Il n’hésite pas à faire des dérobées dans les prairies les plus argileuses, à proximité de l’eau souvent. Ailleurs, le sol est plutôt schisteux. « Les dérobées me permettent d’assurer. Le mélange est composé de vesce (20 kg) et d’un mélange trèfle d’Alexandrie, trèfle incarnat et ray-grass anglais (20 kg). Je mélange avec le blé. Quoi qu’il arrive, si le blé ne prend pas, l’autre culture prendra le relais. Je suis sûr de réussir quelque chose», observe Jean-Marc.
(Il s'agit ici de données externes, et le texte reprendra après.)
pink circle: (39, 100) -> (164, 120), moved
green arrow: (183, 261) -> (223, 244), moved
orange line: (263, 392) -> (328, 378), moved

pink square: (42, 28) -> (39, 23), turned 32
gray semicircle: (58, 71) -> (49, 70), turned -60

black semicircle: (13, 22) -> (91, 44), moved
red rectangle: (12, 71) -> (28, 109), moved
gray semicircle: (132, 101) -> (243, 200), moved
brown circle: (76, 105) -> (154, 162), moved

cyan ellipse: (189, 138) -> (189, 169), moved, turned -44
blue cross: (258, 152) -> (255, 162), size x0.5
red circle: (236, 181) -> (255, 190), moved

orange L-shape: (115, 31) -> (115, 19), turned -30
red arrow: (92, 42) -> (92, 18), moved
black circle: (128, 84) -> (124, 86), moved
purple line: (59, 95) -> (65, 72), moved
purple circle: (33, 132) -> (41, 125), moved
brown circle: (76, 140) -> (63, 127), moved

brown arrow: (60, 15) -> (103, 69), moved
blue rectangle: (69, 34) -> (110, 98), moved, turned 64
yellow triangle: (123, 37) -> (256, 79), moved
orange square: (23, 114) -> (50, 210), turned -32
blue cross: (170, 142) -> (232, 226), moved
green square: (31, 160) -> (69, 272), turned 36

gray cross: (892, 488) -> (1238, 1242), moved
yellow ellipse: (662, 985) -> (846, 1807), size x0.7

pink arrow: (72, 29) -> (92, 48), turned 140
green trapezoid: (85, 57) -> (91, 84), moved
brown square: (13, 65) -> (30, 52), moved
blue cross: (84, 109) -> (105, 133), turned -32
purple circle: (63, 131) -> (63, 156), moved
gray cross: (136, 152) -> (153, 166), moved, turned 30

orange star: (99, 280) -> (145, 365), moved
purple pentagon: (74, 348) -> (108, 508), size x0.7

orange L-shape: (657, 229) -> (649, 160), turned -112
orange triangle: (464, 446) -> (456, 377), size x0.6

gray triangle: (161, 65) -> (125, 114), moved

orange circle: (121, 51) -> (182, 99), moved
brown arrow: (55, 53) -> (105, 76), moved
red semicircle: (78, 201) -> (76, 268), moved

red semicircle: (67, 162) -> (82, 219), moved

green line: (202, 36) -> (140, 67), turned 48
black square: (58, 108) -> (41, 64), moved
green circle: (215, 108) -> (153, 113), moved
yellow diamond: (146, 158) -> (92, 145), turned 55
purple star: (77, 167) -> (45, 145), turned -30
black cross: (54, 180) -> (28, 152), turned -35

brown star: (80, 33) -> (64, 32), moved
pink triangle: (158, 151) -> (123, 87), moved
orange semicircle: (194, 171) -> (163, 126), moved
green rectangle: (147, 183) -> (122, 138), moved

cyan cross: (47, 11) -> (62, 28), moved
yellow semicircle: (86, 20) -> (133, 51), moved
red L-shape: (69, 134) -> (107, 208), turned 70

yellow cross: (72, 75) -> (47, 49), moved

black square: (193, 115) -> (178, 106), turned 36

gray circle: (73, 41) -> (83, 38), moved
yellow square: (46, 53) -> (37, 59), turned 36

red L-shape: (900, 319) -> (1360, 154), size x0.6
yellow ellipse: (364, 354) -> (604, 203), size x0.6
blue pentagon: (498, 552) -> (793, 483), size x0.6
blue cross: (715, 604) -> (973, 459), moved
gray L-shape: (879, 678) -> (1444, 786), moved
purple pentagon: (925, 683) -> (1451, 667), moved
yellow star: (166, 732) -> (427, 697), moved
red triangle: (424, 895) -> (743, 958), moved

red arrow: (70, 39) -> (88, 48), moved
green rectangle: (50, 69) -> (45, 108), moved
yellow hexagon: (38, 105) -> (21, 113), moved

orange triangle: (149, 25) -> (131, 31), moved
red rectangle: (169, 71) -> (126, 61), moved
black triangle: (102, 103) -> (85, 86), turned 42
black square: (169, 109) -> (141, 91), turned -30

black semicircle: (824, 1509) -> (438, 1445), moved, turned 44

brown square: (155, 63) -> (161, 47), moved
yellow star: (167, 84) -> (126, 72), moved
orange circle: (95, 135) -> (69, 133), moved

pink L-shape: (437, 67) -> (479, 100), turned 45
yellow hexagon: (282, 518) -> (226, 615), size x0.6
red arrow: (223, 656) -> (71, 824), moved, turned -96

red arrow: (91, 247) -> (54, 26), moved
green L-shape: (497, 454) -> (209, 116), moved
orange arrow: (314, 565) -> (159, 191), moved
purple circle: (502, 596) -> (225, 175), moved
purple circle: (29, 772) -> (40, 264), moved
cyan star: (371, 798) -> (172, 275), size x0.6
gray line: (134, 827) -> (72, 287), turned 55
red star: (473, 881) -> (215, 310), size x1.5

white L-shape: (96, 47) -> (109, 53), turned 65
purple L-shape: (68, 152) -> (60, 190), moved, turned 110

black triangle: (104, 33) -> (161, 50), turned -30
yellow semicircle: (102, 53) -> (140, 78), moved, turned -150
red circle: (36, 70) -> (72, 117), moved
Tout pour installer un jeune dans cinq ans
Côté fertilisation, ses sols présentent un fort taux de matière organique au point d’avoir choisi d’intégrer des biostimulants avec des algues marines. Il a repris le chaulage tous les deux ans car il avait perdu un point de pH, en l’arrêtant récemment, et surtout il a observé que la flore de ses parcelles se dégradait depuis que ses vaches ne sortaient plus.

«J’ai rajouté du phosphore et de l’azote en plus du lisier pour retrouver un équilibre. Avec l’arrivée du robot de traite, comme je garde mes vaches à l’intérieur, j’ai économisé presque la moitié de la quantité d’engrais chimique azoté.» Après toutes ces adaptations, aujourd’hui son projet est « d’installer un jeune ». « J’ai changé le télescopique. Je continue d’investir, d’améliorer la qualité du troupeau. Je n’ai pas baissé les bras. Je veux quelque chose de transmissible. Mais je reconnais que ne pas avoir de repreneur sera mon plus grand désespoir. J’ai monté une structure viable et vivable. Je lui laisserai tout. Je n’avais pas imaginé un Gaec, mais aujourd’hui je serais capable de le faire pour faciliter la transmission. Valentin, mon salarié, n’est pas prêt à reprendre. La gestion lui fait peur. Il n’est pas du tout papier et cela ne viendra pas. »

Dans cinq ans, l’heure de la retraite sonnera pour Jean-Marc, mais le montant de ses emprunts aura beaucoup diminué. Le robot de traite aura été absorbé en partie. Il est allé au bout de son idée.